> [GOAL]
Could you render every line of the listing below as a JSON list of strings, one string per line, with blank lines omitted?

(Stored items in a collection)
※ ※ ※

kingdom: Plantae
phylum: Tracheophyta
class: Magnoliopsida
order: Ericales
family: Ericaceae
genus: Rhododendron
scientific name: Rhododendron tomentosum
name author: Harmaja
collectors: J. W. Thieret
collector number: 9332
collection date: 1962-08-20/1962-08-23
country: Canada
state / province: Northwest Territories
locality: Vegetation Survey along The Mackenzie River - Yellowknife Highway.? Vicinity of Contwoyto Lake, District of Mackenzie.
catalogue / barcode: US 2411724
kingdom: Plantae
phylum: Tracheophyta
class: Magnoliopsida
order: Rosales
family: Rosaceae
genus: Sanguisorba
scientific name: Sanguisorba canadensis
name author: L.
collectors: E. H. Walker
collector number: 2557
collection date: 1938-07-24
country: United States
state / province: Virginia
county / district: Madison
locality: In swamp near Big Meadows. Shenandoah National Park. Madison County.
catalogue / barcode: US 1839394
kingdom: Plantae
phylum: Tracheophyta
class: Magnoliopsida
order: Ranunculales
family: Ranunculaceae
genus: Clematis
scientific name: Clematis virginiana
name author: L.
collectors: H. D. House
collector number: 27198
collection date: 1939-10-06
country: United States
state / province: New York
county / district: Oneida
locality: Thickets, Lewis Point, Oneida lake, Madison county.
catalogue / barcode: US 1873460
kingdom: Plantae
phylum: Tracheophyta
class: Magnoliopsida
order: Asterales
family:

※ ※ ※

> [OUTPUT FOR THIS TASK]
[
  "kingdom: Plantae",
  "phylum: Tracheophyta",
  "class: Magnoliopsida",
  "order: Ericales",
  "family: Ericaceae",
  "genus: Rhododendron",
  "scientific name: Rhododendron tomentosum",
  "name author: Harmaja",
  "collectors: J. W. Thieret",
  "collector number: 9332",
  "collection date: 1962-08-20/1962-08-23",
  "country: Canada",
  "state / province: Northwest Territories",
  "locality: Vegetation Survey along The Mackenzie River - Yellowknife Highway.? Vicinity of Contwoyto Lake, District of Mackenzie.",
  "catalogue / barcode: US 2411724",
  "kingdom: Plantae",
  "phylum: Tracheophyta",
  "class: Magnoliopsida",
  "order: Rosales",
  "family: Rosaceae",
  "genus: Sanguisorba",
  "scientific name: Sanguisorba canadensis",
  "name author: L.",
  "collectors: E. H. Walker",
  "collector number: 2557",
  "collection date: 1938-07-24",
  "country: United States",
  "state / province: Virginia",
  "county / district: Madison",
  "locality: In swamp near Big Meadows. Shenandoah National Park. Madison County.",
  "catalogue / barcode: US 1839394",
  "kingdom: Plantae",
  "phylum: Tracheophyta",
  "class: Magnoliopsida",
  "order: Ranunculales",
  "family: Ranunculaceae",
  "genus: Clematis",
  "scientific name: Clematis virginiana",
  "name author: L.",
  "collectors: H. D. House",
  "collector number: 27198",
  "collection date: 1939-10-06",
  "country: United States",
  "state / province: New York",
  "county / district: Oneida",
  "locality: Thickets, Lewis Point, Oneida lake, Madison county.",
  "catalogue / barcode: US 1873460",
  "kingdom: Plantae",
  "phylum: Tracheophyta",
  "class: Magnoliopsida",
  "order: Asterales",
  "family:"
]